### [Problem statement]
What you should repeat is the run of lines from the top of the listing below through the line with "Figure 9. Diagram", exactly, with no pictures.
───── Data segment ─────
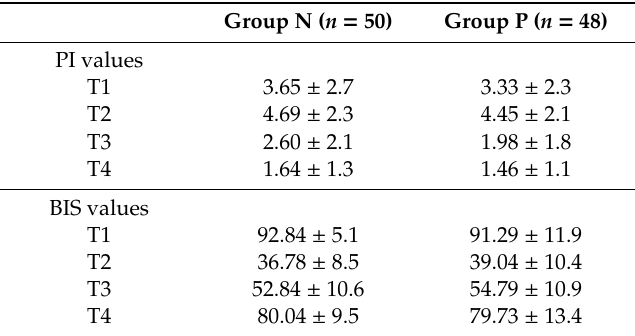
Table 4. Perfusion index and bispectral index values over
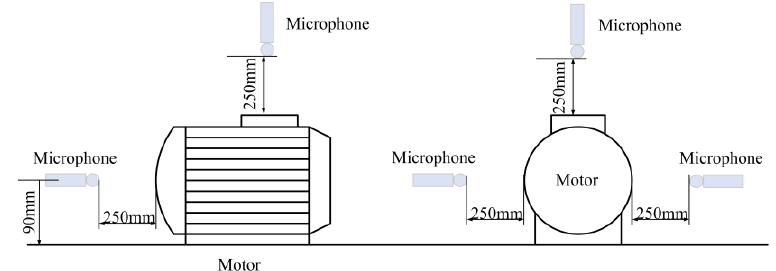
Figure 9. Diagram of the microphone arrangement .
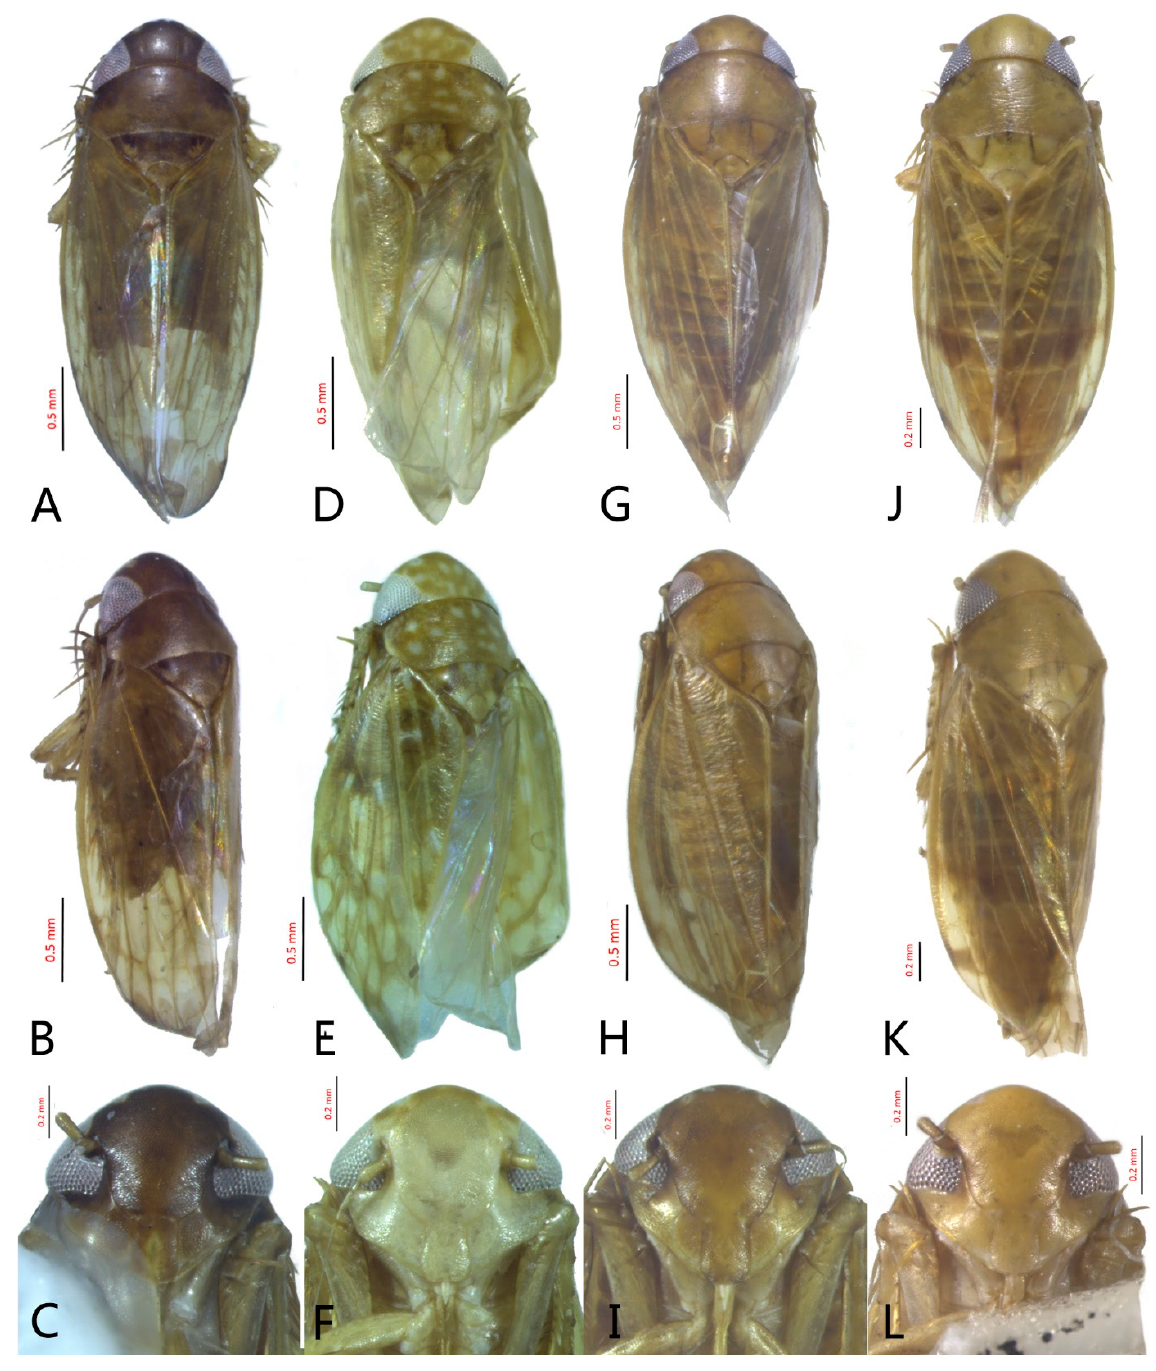
Figure 19. Male habitus of Xestocephalus . ( A – C ) X. recipinams sp. nov.; ( D – F ) X. limipidissimus sp. nov.; ( G – I ) X. dimiprocessus sp. nov.; ( J – L ) X. malleus , sp. nov. ( A , D , G , J ) dorsal view; ( B , E , H , K ) laterodorsal view; ( C , F , I , L ) face. Male genitalia. Pygofer in lateral view higher than long, tapered to rounded caudal margin, many macrosetae on posterior half, with two distinct triangular dilations along ventroposterior margin; internal process of pygofer large hook-like and directed dorsad. Valve short and trapezoidal. Subgenital plate broad, linguiform, apex rounded, with two rows of macrosetae. Style S-shaped, apical dilation of apophysis with outer margin concave and provided with scattered teeth; inner margin with 2 or 3 large spines. Connective cross-shaped, the side arms folded downward. Aedeagus with basal apodeme shorter and broader than shaft, with pair of long processes arising near junction with shaft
─────
### [Result for this exercise]
Table 4. Perfusion index and bispectral index values over
Figure 9. Diagram of the microphone arrangement .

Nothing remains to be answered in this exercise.